— Боже ты мой! Я не понимаю — разве подобная история, не подкрепленная решительно ничем, заслуживает большего доверия, чем какие-нибудь старушечьи байки?
— Вот именно. Зато в Иерусалиме уже позадирали носы. Ой, я самое интересное забыл! По заявлению Уайетта, анализ ДНК Христовой крови свидетельствует, что этот человек рожден девственницей! Но если он появился на свет без помощи отца, то у него, выходит, отсутствует Y-хромосома!
Священник неблагочестиво ухмыльнулся, махнул рукой и ушел. Тут же вернулась Люба с иконой. Я заплатил условленную сумму и еще несколько шекелей в качестве пожертвования церкви.
— Хараджа, люди о тебе судачат, — проворчала Люба. — Харам![9] Бедняга. Говорят, ты связался с евреями. Это правда? Как будто у них заступников не хватает. Слышала я, ты ищешь Ковчег Завета. Это тоже правда? И какой толк палестинцам от Ковчега? Он разве спасет нас от евреев? А может, наоборот, они его обратят против нас? Ковчег — вещь очень опасная: я читала про него в Библии, и я знаю многих, кто его боится. Я с людьми-то вижусь — и здесь, и у себя в деревне. Некоторые из них — народ горячий, так что послушай моего совета: будь поосторожнее.
Она взяла мои руки в свои и крепко пожала.
Перед тем как вернуться в Старый город, я посидел в тени под древними кедрами, глядя на Храмовую гору и слушая отдаленный шум города вперемешку с шорохом и шелестом священного Гефсиманского сада. Уайетт — явно из тех энтузиастов, о которых предупреждал меня Рабин. В Иерусалиме навалом помешанных охотников за Ковчегом; они роются в земле, которую тысячу лет подряд ворошили то ассирийцы, то римляне, то крестоносцы, а потом более — а также менее — серьезные современные исследователи.
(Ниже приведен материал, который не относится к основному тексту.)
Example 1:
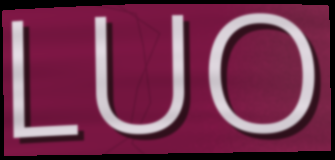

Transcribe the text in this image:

LUO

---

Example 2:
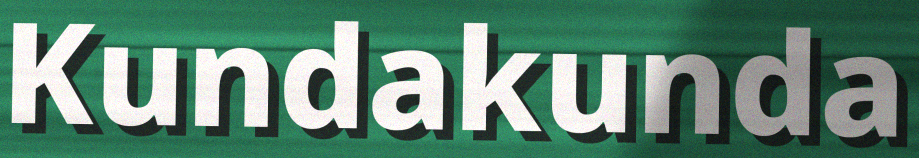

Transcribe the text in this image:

Kundakunda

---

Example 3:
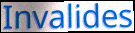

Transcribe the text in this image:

Invalides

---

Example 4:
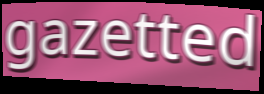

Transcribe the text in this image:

gazetted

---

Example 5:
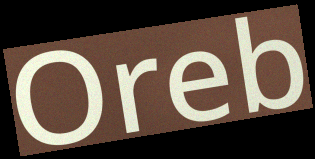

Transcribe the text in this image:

Oreb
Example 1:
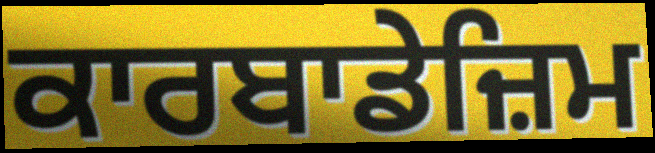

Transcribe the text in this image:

ਕਾਰਬਾਡੇਜ਼ਿਮ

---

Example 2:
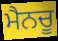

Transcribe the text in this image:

ਮੈਨਚੂ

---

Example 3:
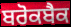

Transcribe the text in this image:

ਬਰੋਕਬੈਕ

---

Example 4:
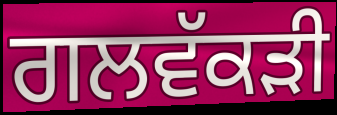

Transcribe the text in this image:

ਗਲਵੱਕੜੀ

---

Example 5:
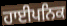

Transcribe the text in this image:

ਹਾਈਪਨਿਕ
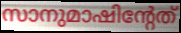
സാനുമാഷിന്റേത്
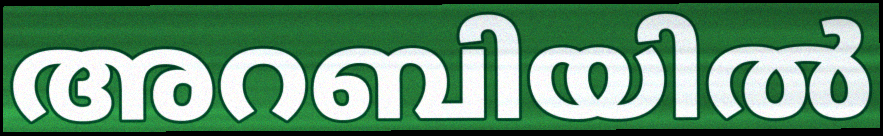
അറബിയിൽ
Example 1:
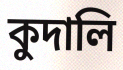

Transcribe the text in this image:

কুদালি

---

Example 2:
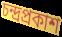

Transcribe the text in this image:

চন্দ্ৰপ্ৰকাশ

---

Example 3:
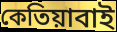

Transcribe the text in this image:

কেতিয়াবাই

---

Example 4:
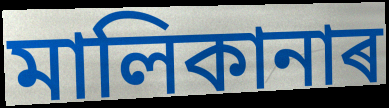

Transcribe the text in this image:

মালিকানাৰ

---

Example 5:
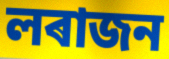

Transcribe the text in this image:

লৰাজন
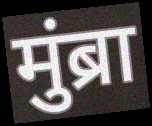
मुंब्रा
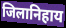
जिलानिहाय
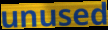
unused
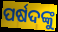
ପର୍ଷଦଙ୍କୁ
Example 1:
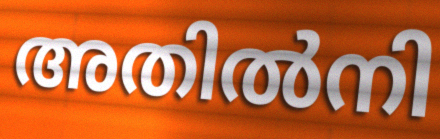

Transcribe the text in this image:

അതിൽനി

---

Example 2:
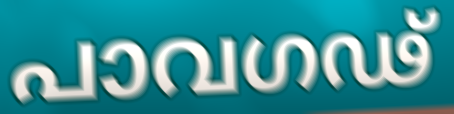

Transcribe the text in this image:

പാവഗഢ്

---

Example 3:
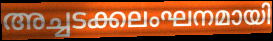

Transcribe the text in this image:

അച്ചടക്കലംഘനമായി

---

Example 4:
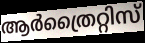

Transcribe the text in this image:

ആർത്രൈറ്റിസ്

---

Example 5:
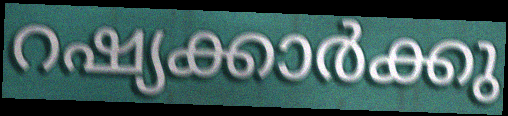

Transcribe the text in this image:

റഷ്യക്കാർക്കു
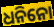
ଧନିନୋ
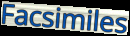
Facsimiles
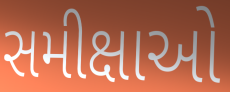
સમીક્ષાઓ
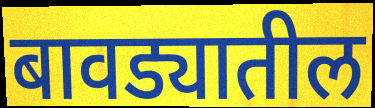
बावड्यातील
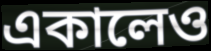
একালেও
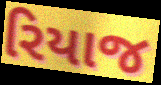
રિયાજ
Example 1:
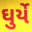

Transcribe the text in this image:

ઘુર્યે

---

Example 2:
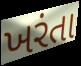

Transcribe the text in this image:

ખરંતા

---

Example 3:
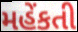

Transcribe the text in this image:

મહેંકતી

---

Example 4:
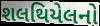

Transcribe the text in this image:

શલથિયેલનો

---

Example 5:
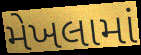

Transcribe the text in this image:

મેખલામાં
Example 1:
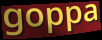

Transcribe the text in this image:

goppa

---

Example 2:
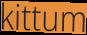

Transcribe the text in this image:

kittum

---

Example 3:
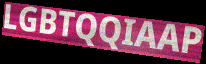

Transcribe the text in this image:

LGBTQQIAAP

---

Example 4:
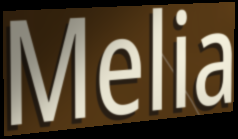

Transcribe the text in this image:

Melia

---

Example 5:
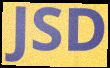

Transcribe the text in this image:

JSD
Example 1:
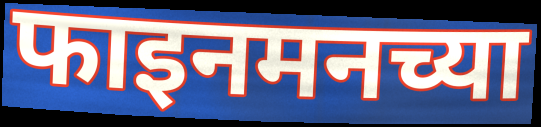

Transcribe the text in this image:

फाइनमनच्या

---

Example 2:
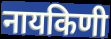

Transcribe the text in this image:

नायकिणी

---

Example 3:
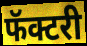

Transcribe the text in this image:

फॅक्टरी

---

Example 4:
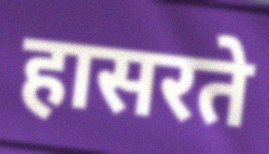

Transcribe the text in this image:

हासरते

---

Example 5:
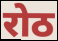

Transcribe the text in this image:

रोठ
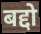
बद्दो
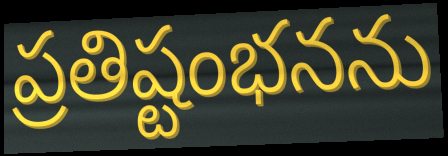
ప్రతిష్టంభనను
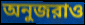
অনুজরাও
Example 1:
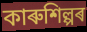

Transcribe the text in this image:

কাৰুশিল্পৰ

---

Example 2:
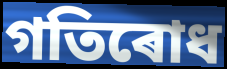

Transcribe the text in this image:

গতিৰোধ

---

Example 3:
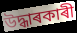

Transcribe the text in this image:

উদ্ধাৰকাৰী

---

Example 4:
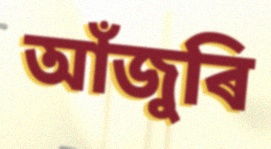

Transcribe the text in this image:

আঁজুৰি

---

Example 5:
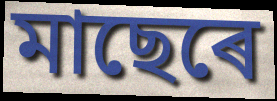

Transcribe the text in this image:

মাছেৰে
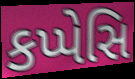
કપ્પેસિ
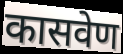
कासवेण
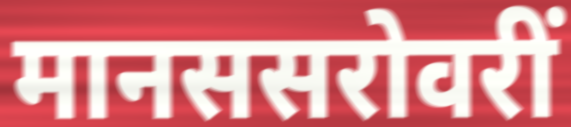
मानससरोवरीं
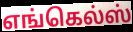
எங்கெல்ஸ்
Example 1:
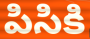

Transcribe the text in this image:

పిసికి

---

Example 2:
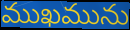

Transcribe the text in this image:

ముఖమును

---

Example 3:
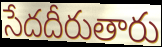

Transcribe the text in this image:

సేదదీరుతారు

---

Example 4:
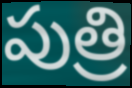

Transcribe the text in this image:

పుత్రి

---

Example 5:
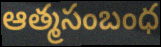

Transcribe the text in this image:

ఆత్మసంబంధ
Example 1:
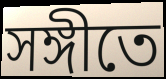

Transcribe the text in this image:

সঙ্গীতে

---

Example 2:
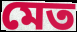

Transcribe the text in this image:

মেত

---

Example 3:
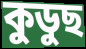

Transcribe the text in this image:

কুডুছ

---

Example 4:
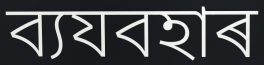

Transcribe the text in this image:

ব্যযবহাৰ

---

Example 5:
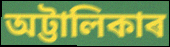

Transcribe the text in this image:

অট্টালিকাৰ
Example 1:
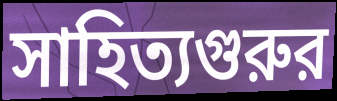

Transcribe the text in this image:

সাহিত্যগুরুর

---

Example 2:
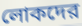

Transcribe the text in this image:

লোকদের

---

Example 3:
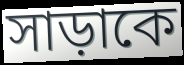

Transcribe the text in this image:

সাড়াকে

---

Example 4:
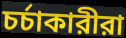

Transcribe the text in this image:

চর্চাকারীরা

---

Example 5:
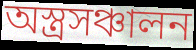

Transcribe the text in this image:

অস্ত্রসঞ্চালন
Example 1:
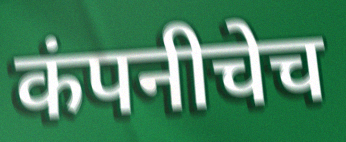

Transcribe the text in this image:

कंपनीचेच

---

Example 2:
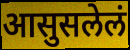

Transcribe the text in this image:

आसुसलेलं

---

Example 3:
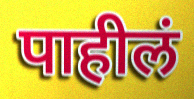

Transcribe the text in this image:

पाहीलं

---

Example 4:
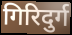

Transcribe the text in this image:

गिरिदुर्ग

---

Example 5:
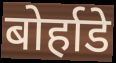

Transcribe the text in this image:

बोर्हाडे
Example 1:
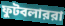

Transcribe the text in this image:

ফুটবলাররা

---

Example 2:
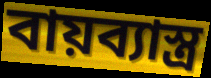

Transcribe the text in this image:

বায়ব্যাস্ত্র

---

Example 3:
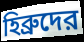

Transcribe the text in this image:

হিব্রুদের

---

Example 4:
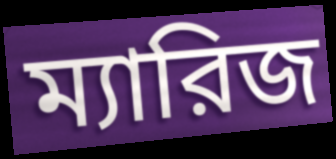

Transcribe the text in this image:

ম্যারিজ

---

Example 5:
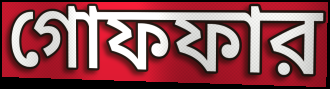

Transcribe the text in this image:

গোফফার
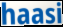
haasi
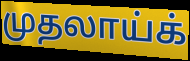
முதலாய்க்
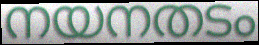
നയനതടം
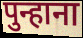
पुन्हाना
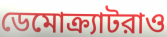
ডেমোক্র্যাটরাও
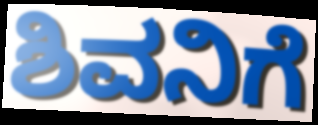
ಶಿವನಿಗೆ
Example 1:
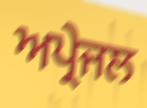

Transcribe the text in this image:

ਅਪ੍ਰੇਜਲ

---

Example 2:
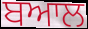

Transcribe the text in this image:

ਬਆਲ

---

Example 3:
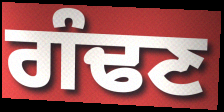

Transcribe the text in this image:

ਗੰਢਣ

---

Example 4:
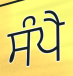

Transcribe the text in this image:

ਸੰਪੈ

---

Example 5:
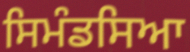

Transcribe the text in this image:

ਸਿਮੰਡਸਿਆ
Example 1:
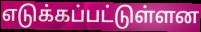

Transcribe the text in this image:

எடுக்கப்பட்டுள்ளன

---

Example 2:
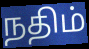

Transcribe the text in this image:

நதிம்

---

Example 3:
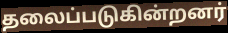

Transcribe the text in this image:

தலைப்படுகின்றனர்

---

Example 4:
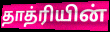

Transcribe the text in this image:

Я начал понимать, что Иерусалим — последнее место, где есть надежда отыскать Ковчег. Еще я понял, что можно выбросить из головы господина Уайетта и иже с ним, а вот к словам Любы следует отнестись серьезно.
Спустя несколько недель я шел по Старому городу, запасшись лучшим в мире хумусом[10] в прославленном заведении Абу Шукри по соседству с виа Долороза. К своему удивлению, я вдруг увидел Рувима, который так несся мне навстречу, что развевалась одежда. От его ортодоксальности ничего не осталось. На нем вместо привычной одежды были блейзер и галстук от «Гермеса». Окладистая борода превратилась в нечто короткое и щетинистое, а усы исчезли.
Вид у Рувима был перепуганный. Загорелое лицо от напряжения покраснело, дышал он тяжело.
— Быстрее, — сказал он, оглядываясь через плечо. — Пойдем, выпьем где-нибудь кофе. Я тебе расскажу кое-что важное.
Я повел его в небольшое арабское кафе в Мусульманском квартале. Оно затерялось среди небольших переулочков, и там имелся второй этаж, на который вела железная винтовая лестница. Туда мало кто поднимался, кроме молоденьких парочек. Если Рувиму вдруг понадобилось безопасное уединенное место, лучшего не найти.
Я попросил два кофе с кардамоном и жестом предложил Рувиму пройти в верхнюю комнату. Он стал подниматься по лестнице, все еще задыхаясь; я последовал за ним. Место отлично подходило для разговора. Других посетителей не было. Мы уселись на низенькие надушенные диванчики, обтянутые искусно выделанной дамасской тканью. Почти сразу нам подали кофе в маленьких стеклянных чашечках.
— Шукран, — поблагодарил я официанта и попросил его никого к нам не впускать. — В чем, черт побери, дело? — спросил я Рувима. — Вид у тебя — просто ужас.
— И у тебя тоже, — заявил он. — Ты голодовку объявил — или что?
Я объяснил, что много времени провел взаперти — такое с учеными иногда случается.
Рувим понимающе улыбнулся и сказал:
— Да, ты проявил усердие… а я — дурость.
— То есть?
— Помнишь Аниса — торговца, который продал мне йеменскую рукопись про Мухаммеда?
10
Блюдо, состоящее из приготовленного на пару нута (так называемого турецкого гороха), кунжутной пасты, специй, лимонного сока и чеснока.